Mondays happen to all of us once a week.
Here’s another deep thought. Some Mondays are great, and others are Monday-type Mondays.
Around here, today was a Monday-type Monday. You know the kind. Everyone had to get up far earlier than they wanted to. All of those little things that seemed attainable when you thought about them on Sunday night turned into nightmares when you tried to accomplish them. It was too cold outside…again…you’d think it was winter or something! This was the kind of Monday where your children fought naps, your cupboards grew more bare in spite of the fact that your grocery list is still non-existent, and you may or may not have dishes still taunting you from the sink after 10:00 at night. But that’s just a general example. Any truth to the description just described is purely coincidental. 😉
One thing continually grated on my nerves today, and I’m convinced that it is both the primary reason that my day was a Monday-type Monday as well as the very part that is today’s redeeming quality.
It was the fit throwing of my two sweet children. The kind of fits that involve tears, and dramatic body lunges, attempting to somehow injure one’s self in the process for the sake of “proving one’s point” to the offending parties. The fits that are made up of whining, determination to keep it up for the long haul no matter how many times the parents step in to handle things appropriately.
It was quite pleasant, as you can imagine. My nerves were shredded like cabbage for sauerkraut.
It was somewhere in the midst of tragedy number 37 of the day that I really heard what I’d been saying and thinking all day long. “You’re spending so much time crying about how much you don’t want to do this and how hard it is that you are wasting the time you could be enjoying yourself.”

Data items:
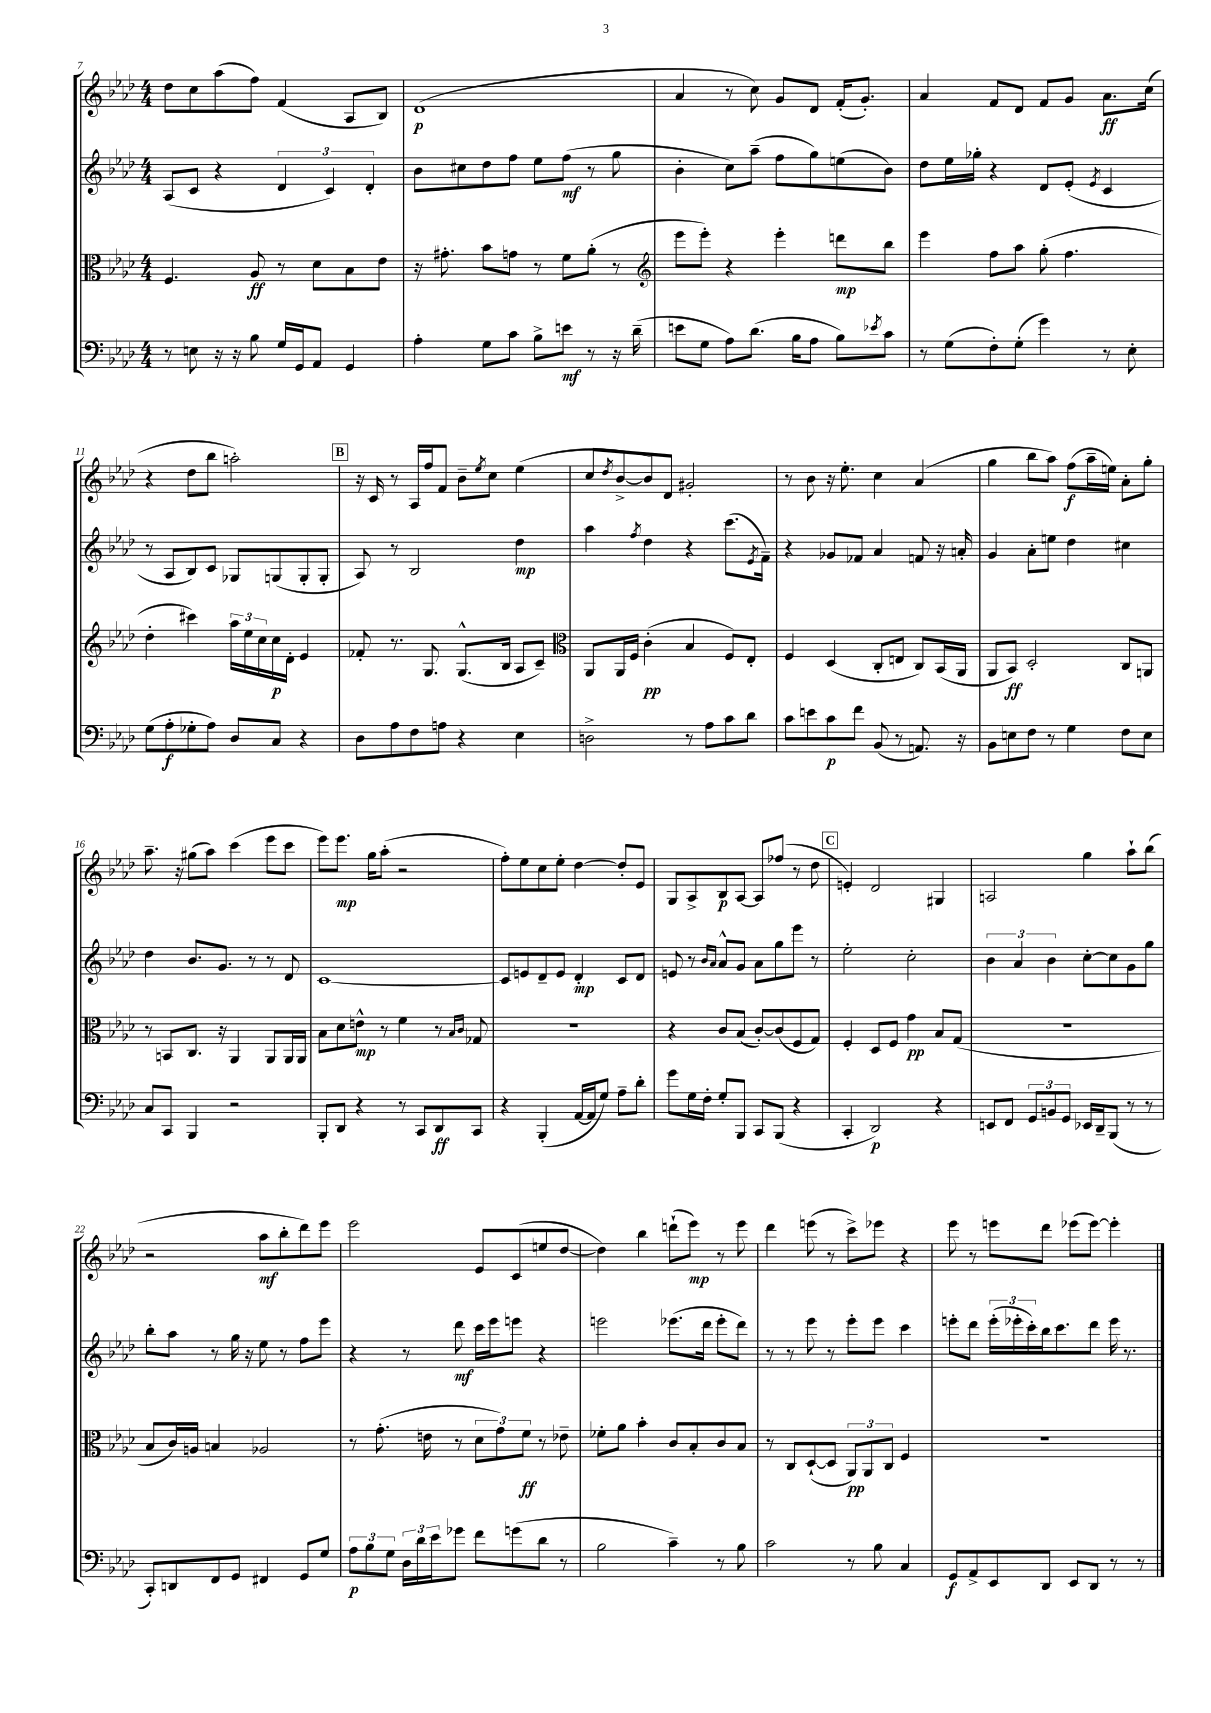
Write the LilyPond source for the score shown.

<<
\new StaffGroup <<
\new Staff = "s0" {
    \clef treble \key aes \major \numericTimeSignature \time 4/4
    des''8 c''8 aes''8( f''8) f'4( aes8 bes8) |
    des'1\p( |
    aes'4 r8 c''8) g'8 des'8 f'16-.( g'8.-.) |
    aes'4 f'8 des'8 f'8 g'8 aes'8.\ff c''16( |
    r4 des''8 bes''8 a''2-.) |
    \mark \markup { \box "B" } r16 c'16 r8 aes16 f''16 f'8 bes'8-- \acciaccatura { ees''8 } c''8 ees''4( |
    c''8 \acciaccatura { des''8 } bes'8~-> bes'8) des'8 gis'2-. |
    r8 bes'8 r16 ees''8.-. c''4 aes'4( |
    g''4 bes''8 aes''8) f''8\f( aes''16-- e''16) aes'8-. g''8-. |
    aes''8.-- r16 gis''8( aes''8) c'''4( ees'''8 c'''8 |
    ees'''8) ees'''8.\mp g''16 aes''8-.( r2 |
    f''8-.) ees''8 c''8 ees''8-. des''4~ des''8-. ees'8 |
    g8 aes8-> bes8\p aes8~ aes8 fes''8( r8 des''8 |
    \mark \markup { \box "C" } e'4-.) des'2 gis4 |
    a2 g''4 aes''8-! bes''8( |
    r2 aes''8\mf bes''8-. des'''8) ees'''8 |
    ees'''2 ees'8 c'8( e''8 des''8~ |
    des''4) bes''4 d'''8-!( ees'''8\mp) r8 ees'''8 |
    des'''4 e'''8( r8 c'''8->) ees'''8 r4 |
    ees'''8 r8 e'''8 des'''8 ees'''8( ees'''8~) ees'''4-. \bar "|." |
}
\new Staff = "s1" {
    \clef treble \key aes \major \numericTimeSignature \time 4/4
    aes8( c'8 r4 \tuplet 3/2 { des'4 c'4) des'4-. } |
    bes'8 cis''8 des''8 f''8 ees''8 f''8\mf( r8 g''8 |
    bes'4-. c''8) aes''8--( f''8 g''8) e''8( bes'8) |
    des''8 ees''16 ges''16-. r4 des'8 ees'8-.( \acciaccatura { ees'8 } c'4 |
    r8 aes8 bes8) c'8 ges8 g8( g8-. g8-. |
    \mark \markup { \box "B" } aes8) r8 bes2 des''4\mp |
    aes''4 \acciaccatura { f''8 } des''4 r4 c'''8.( \acciaccatura { ees'8 } f'16--) |
    r4 ges'8 fes'8 aes'4 f'8 r16 a'16-. |
    g'4 aes'8-. e''8 des''4 cis''4 |
    des''4 bes'8. g'8. r8 r8 des'8 |
    c'1~ |
    c'8 e'8 des'8-- e'8 des'4-.\mp c'8 des'8 |
    e'8 r8 \grace { bes'16 aes'16 } aes'8-^ g'8 aes'8 g''8 ees'''8 r8 |
    \mark \markup { \box "C" } ees''2-. c''2-. |
    \tuplet 3/2 { bes'4 aes'4 bes'4 } c''8~-. c''8 g'8 g''8 |
    bes''8-. aes''8 r8 g''16 r16 ees''8 r8 f''8 ees'''8 |
    r4 r8 des'''8\mf c'''16 ees'''16 e'''8 r4 |
    e'''2 ees'''8.( des'''16 ees'''8-. des'''8) |
    r8 r8 ees'''8 r8 ees'''8-. ees'''8 c'''4 |
    e'''8-. des'''8 \tuplet 3/2 { e'''16-.( ees'''16-. c'''16-.) } bes''16 c'''8. des'''8 ees'''16 r8. \bar "|." |
}
\new Staff = "s2" {
    \clef alto \key aes \major \numericTimeSignature \time 4/4
    f4. aes8\ff r8 des'8 bes8 ees'8 |
    r16 gis'8.-. bes'8 g'8 r8 f'8 aes'8-.( r8 |
    \clef treble ees'''8 ees'''8-.) r4 ees'''4-. d'''8\mp bes''8 |
    ees'''4 f''8 aes''8 g''8-.( f''4. |
    des''4-. cis'''4) \tuplet 3/2 { aes''16 ees''16 c''16 } c''16\p des'16-. ees'4 |
    \mark \markup { \box "B" } fes'8-. r8. g8. g8.-^( bes16 aes8 c'8--) |
    \clef alto aes,8 aes,16 f16 c'4-.\pp( bes4 f8) ees8-. |
    f4 des4( c8-. e8 c8) bes,16( aes,16 |
    aes,8 bes,8\ff) des2-. c8 a,8 |
    r8 b,8 c8. r16 aes,4 aes,8 aes,16 aes,16 |
    bes8 des'8 e'8-^\mp r8 f'4 r8 \grace { bes16 c'16 } ges8 |
    R1 |
    r4 c'8 bes8( c'8~-.) c'8( f8 g8) |
    \mark \markup { \box "C" } f4-. des8 f8 g'4\pp bes8 g8( |
    r1 |
    bes8 c'16) a16 b4 aes2 |
    r8 g'8.-.( e'16 r8 \tuplet 3/2 { des'8 g'8) f'8\ff } r8 ees'8-- |
    fes'8-. aes'8 bes'4-. c'8 bes8-. c'8 bes8 |
    r8 c8 des8~-!( des8 \tuplet 3/2 { aes,8\pp) aes,8 c8 } f4 |
    R1 \bar "|." |
}
\new Staff = "s3" {
    \clef bass \key aes \major \numericTimeSignature \time 4/4
    r8 e8 r16 r16 bes8 g16 g,16 aes,8 g,4 |
    aes4-. g8 c'8 bes8-> e'8\mf r8 r16 des'16--( |
    e'8 g8 aes8) des'8.( bes16 aes8 bes8) \acciaccatura { ees'8 } c'8 |
    r8 g8( f8-.) g8-.( g'4) r8 ees8-. |
    g8( aes8-.\f ges8-. aes8) des8 c8 r4 |
    \mark \markup { \box "B" } des8 aes8 f8 a8 r4 ees4 |
    d2-> r8 aes8 c'8 des'8 |
    c'8 e'8 c'8\p f'8 bes,8( r8 a,8.) r16 |
    bes,8 e8 f8 r8 g4 f8 e8 |
    c8 c,8 bes,,4 r2 |
    bes,,8-. des,8 r4 r8 c,8 des,8\ff c,8 |
    r4 bes,,4-.( aes,16~ aes,16 g8) aes8-- des'8-. |
    g'8 g16 f16-. g8-. bes,,8 c,8 bes,,8( r4 |
    \mark \markup { \box "C" } c,4-. des,2\p) r4 |
    e,8 f,8 \tuplet 3/2 { g,8 b,8 g,8 } ees,16 des,16-- bes,,8( r8 r8 |
    c,8-.) d,8 f,8 g,8 fis,4 g,8 g8 |
    \tuplet 3/2 { aes8\p bes8 g8 } \tuplet 3/2 { des16 des'16 ees'16 } ges'8 f'8 g'8( des'8 r8 |
    bes2 c'4--) r8 bes8 |
    c'2 r8 bes8 c4 |
    g,8\f aes,8-> ees,8 des,8 ees,8 des,8 r8 r8 \bar "|." |
}
>>
>>
\layout { \context { \Score currentBarNumber = #7 } }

Goals:
a – Do these statements agree with the piece about Mondays? (i) The weather outside was too cold. (ii) The writer's nerves were shredded like lettuce. (iii) The writer's realization came during tragedy number 37 of the day. For each, answer yes or no and quote the words of the piece that decide it.
b – According to the piece about Mondays, how often do Mondays happen to all of us?
c – Go on with the piece about Mondays from where it stops.

Responses in order:
a –
(i) Yes: "It was too cold outside"
(ii) No: "My nerves were shredded like cabbage for sauerkraut."
(iii) Yes: "It was somewhere in the midst of tragedy number 37 of the day"

b – Once a week.

c –
It was during the continued tears and objections of fit number 37 that I stopped inwardly rolling my eyes at how ridiculous it was to cry about picking up a few little toys off the floor while baby sister cried at my audacity to think that putting her down for a nap would somehow make her less tired. Right then, God gently challenged me to apply the phrase I’d had on repeat all day to my own life when it comes to His plans for my life.
The thing is, God has placed dreams in my heart. I know they’re what He wants for me, and I do want them too, but sometimes I get kind of whiny when it comes time to do the work. Like writing this blog post at 10:42 P.M. when I’d rather be catching up on “The Next Great Baker” on Netflix. However, part of His dream is for me to write, if only for an audience of One. While I oftentimes want to put my thoughts into the written word, there are many times when I whine myself out of the time to get it done.
“I want to do it, but I’m too tired to move.”
“After a day like today, I can’t think clearly enough to get anything into a coherent sentence.” (Let the records show that sometimes, this excuse is legitimate, but not as often as I use it.)
“I don’t feel inspired enough to write anything worthwhile.”
“No matter what I do to organize quiet time to myself so I can write, one of those munchkins wakes up, refuses to sleep, or needs my attention.”
The list grows the longer I whine, and the next thing I know, I lose my chance to do what I love. It’s not because of anyone else; it’s because I chose to not focus on the positives, be creative, and buckle down to do my work.
It’s true that finding something to be thankful for in every circumstance – even Monday-type Mondays – will make your day better. It’s also true that even wailing children and piles of laundry can teach you something about yourself.
So let me ask. What God-given dream are you having a hard time accomplishing because you’ve inadvertently given in to the whine-monster?
Linking up with Jen Ferguson.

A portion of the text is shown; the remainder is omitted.